Discussions about GC-MS, LC-MS, LC-FTIR, and other "coupled" analytical techniques.

4 posts Page 1 of 1
Hello

It looks like I will have to use nitrogen to dry down my samples for this phospholipid procedure I'm developing (we currently use pumped air).

My question is for those of you who use nitrogen for drying down solvent extracts; how much nitrogen do you go through in a typical day? We will be doing about 10 to 25, 1 mL specimens a day using a Pierce evaporator (2 PSI). We are thinking of using "G" cylinders.

TIA

Mike

The amount of nitrogen you'll go through will depend on what solvent your extracts are in.. some will evidently evaporate faster than others which will affect how long your nitrogen is flowing.

Are you doing 10-25 at the same time? or sequentially?

Some extractions are in a Methylene Chloride/Ethylene Chloride/Heptane mixture, these dry down in 10 minutes.

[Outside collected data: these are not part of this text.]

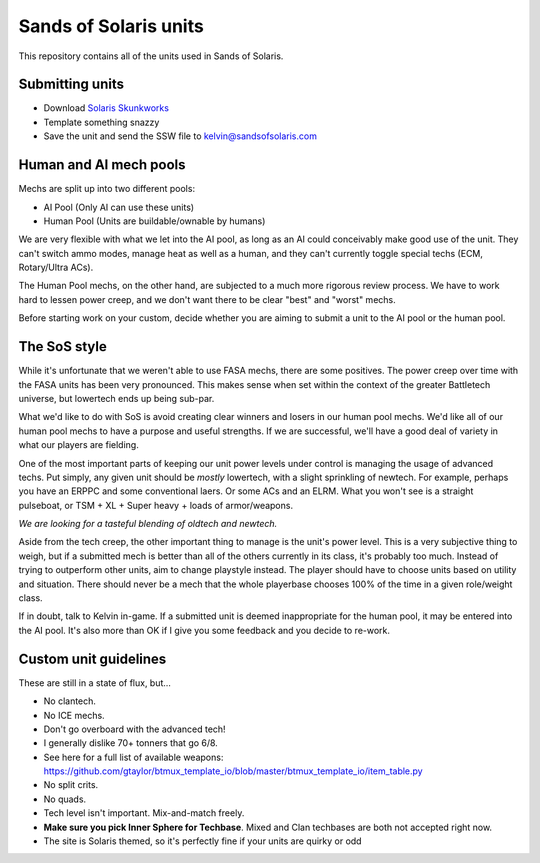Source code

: Sands of Solaris units
======================

This repository contains all of the units used in Sands of Solaris.


Submitting units
----------------

* Download `Solaris Skunkworks`_
* Template something snazzy
* Save the unit and send the SSW file to kelvin@sandsofsolaris.com

Human and AI mech pools
-----------------------

Mechs are split up into two different pools:

* AI Pool (Only AI can use these units)
* Human Pool (Units are buildable/ownable by humans)

We are very flexible with what we let into the AI pool, as long as an AI could 
conceivably make good use of the unit. They can't switch ammo modes, manage heat as well
as a human, and they can't currently toggle special techs (ECM, Rotary/Ultra ACs).

The Human Pool mechs, on the other hand, are subjected to a much more rigorous review
process. We have to work hard to lessen power creep, and we don't want there to be
clear "best" and "worst" mechs.

Before starting work on your custom, decide whether you are aiming to submit a unit
to the AI pool or the human pool.

The SoS style
-------------

While it's unfortunate that we weren't able to use FASA mechs, there are some positives.
The power creep over time with the FASA units has been very pronounced. This makes sense
when set within the context of the greater Battletech universe, but lowertech ends up
being sub-par.

What we'd like to do with SoS is avoid creating clear winners and losers in our human
pool mechs. We'd like all of our human pool mechs to have a purpose and useful strengths.
If we are successful, we'll have a good deal of variety in what our players are fielding.

One of the most important parts of keeping our unit power levels under control is
managing the usage of advanced techs. Put simply, any given unit should be *mostly*
lowertech, with a slight sprinkling of newtech. For example, perhaps you have an ERPPC
and some conventional laers. Or some ACs and an ELRM. What you won't see is a 
straight pulseboat, or TSM + XL + Super heavy + loads of armor/weapons.

*We are looking for a tasteful blending of oldtech and newtech.*

Aside from the tech creep, the other important thing to manage is the unit's power level.
This is a very subjective thing to weigh, but if a submitted mech is better than all of the
others currently in its class, it's probably too much. Instead of trying to outperform
other units, aim to change playstyle instead. The player should have to choose units
based on utility and situation. There should never be a mech that the whole playerbase
chooses 100% of the time in a given role/weight class.

If in doubt, talk to Kelvin in-game. If a submitted unit is deemed inappropriate for the
human pool, it may be entered into the AI pool. It's also more than OK if I give you 
some feedback and you decide to re-work.

Custom unit guidelines
----------------------

These are still in a state of flux, but...

* No clantech.
* No ICE mechs.
* Don't go overboard with the advanced tech!
* I generally dislike 70+ tonners that go 6/8.
* See here for a full list of available weapons: https://github.com/gtaylor/btmux_template_io/blob/master/btmux_template_io/item_table.py
* No split crits.
* No quads.
* Tech level isn't important. Mix-and-match freely.
* **Make sure you pick Inner Sphere for Techbase**. Mixed and Clan techbases are both not accepted right now.
* The site is Solaris themed, so it's perfectly fine if your units are quirky or odd

.. _Solaris Skunkworks: http://www.solarisskunkwerks.com/
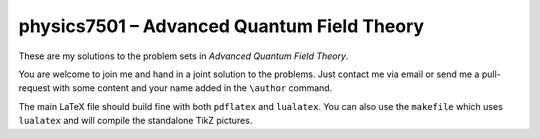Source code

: ###########################################
physics7501 – Advanced Quantum Field Theory
###########################################

These are my solutions to the problem sets in *Advanced Quantum Field Theory*.

You are welcome to join me and hand in a joint solution to the problems. Just
contact me via email or send me a pull-request with some content and your name
added in the ``\author`` command.

The main LaTeX file should build fine with both ``pdflatex`` and ``lualatex``.
You can also use the ``makefile`` which uses ``lualatex`` and will compile the
standalone TikZ pictures.
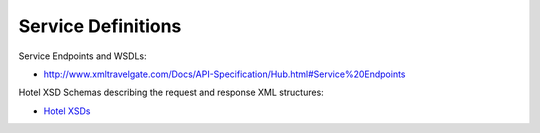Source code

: ###################
Service Definitions
###################

Service Endpoints and WSDLs:

- `http://www.xmltravelgate.com/Docs/API-Specification/Hub.html#Service%20Endpoints <http://www.xmltravelgate.com/Docs/API-Specification/Hub.html#Service%20Endpoints>`__

Hotel XSD Schemas describing the request and response XML structures:

- `Hotel XSDs <./hotel/XSD/hotel.xsd>`__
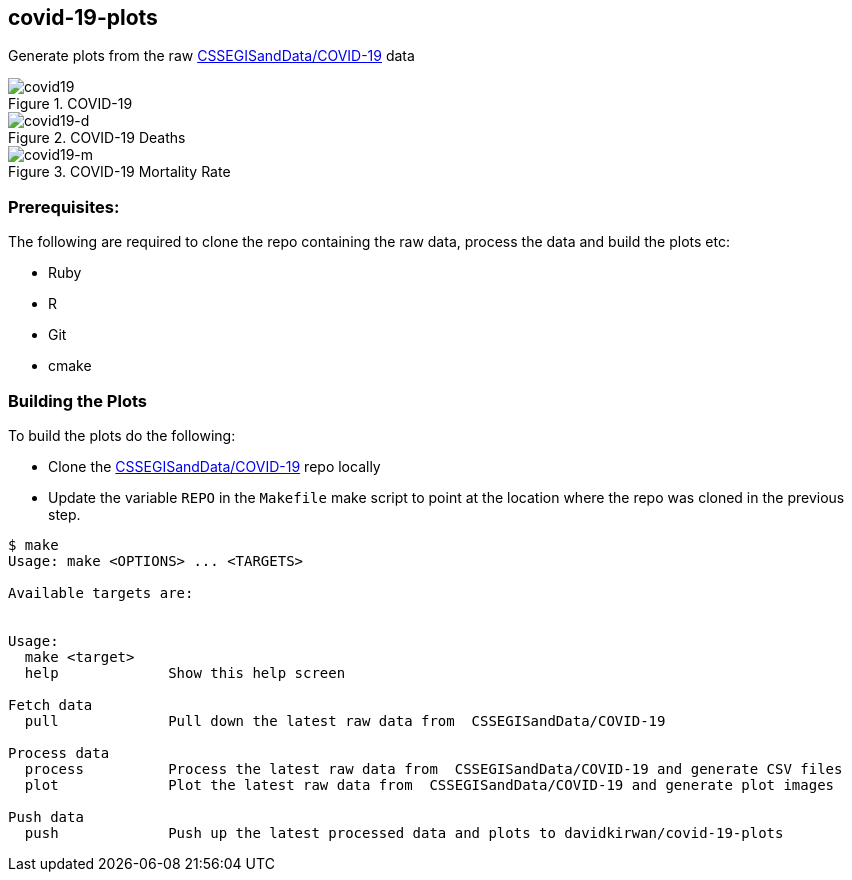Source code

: == covid-19-plots
Generate plots from the raw https://github.com/CSSEGISandData/COVID-19[CSSEGISandData/COVID-19] data

.COVID-19
[#img-covid19]
image::covid-19.png[covid19]

.COVID-19 Deaths
[#img-covid19-d]
image::covid-19_deaths.png[covid19-d]

.COVID-19 Mortality Rate
[#img-covid19-m]
image::covid-19_mortality_rate.png[covid19-m]

=== Prerequisites:
The following are required to clone the repo containing the raw data, process the data and build the plots etc:

- Ruby
- R
- Git
- cmake


=== Building the Plots
To build the plots do the following:

- Clone the https://github.com/CSSEGISandData/COVID-19[CSSEGISandData/COVID-19] repo locally
- Update the variable `+REPO+` in the `+Makefile+` make script to point at the location where the repo was cloned in the previous step.

----
$ make
Usage: make <OPTIONS> ... <TARGETS>

Available targets are:


Usage:
  make <target>
  help             Show this help screen

Fetch data
  pull             Pull down the latest raw data from  CSSEGISandData/COVID-19

Process data
  process          Process the latest raw data from  CSSEGISandData/COVID-19 and generate CSV files
  plot             Plot the latest raw data from  CSSEGISandData/COVID-19 and generate plot images

Push data
  push             Push up the latest processed data and plots to davidkirwan/covid-19-plots
----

The phosphatidylglycerol I'm working on is in chloroform and take about 20 minutes to dry down.

Specimens are extracted as demand dictates. There is no batching.

In a recovery experiment I dryed down 6 samples from a single "line" one at a time from the nitrogen tank we use for a GCFID and the pressure dropped 100 psi. So I'm thinking if we do switch to nitrogen to dry down all of our samples we're going to be using a lot of it. Maybe more than it's worth.

If I knew what the flow is at 2 psi I could figure it out but I don't know that.

Mike

There are all kinds of flow meters, but what for? You already know how much gas you use. One can optimize the evaporation by moving the nozzle close to the surface of the liquid, denting the surface of the solution slightly, one should never cause bubble formation as one looses nonvolatiles via aerosol formation. Also heating during evaporaton helps.
Rotary evaporation is often an alternative.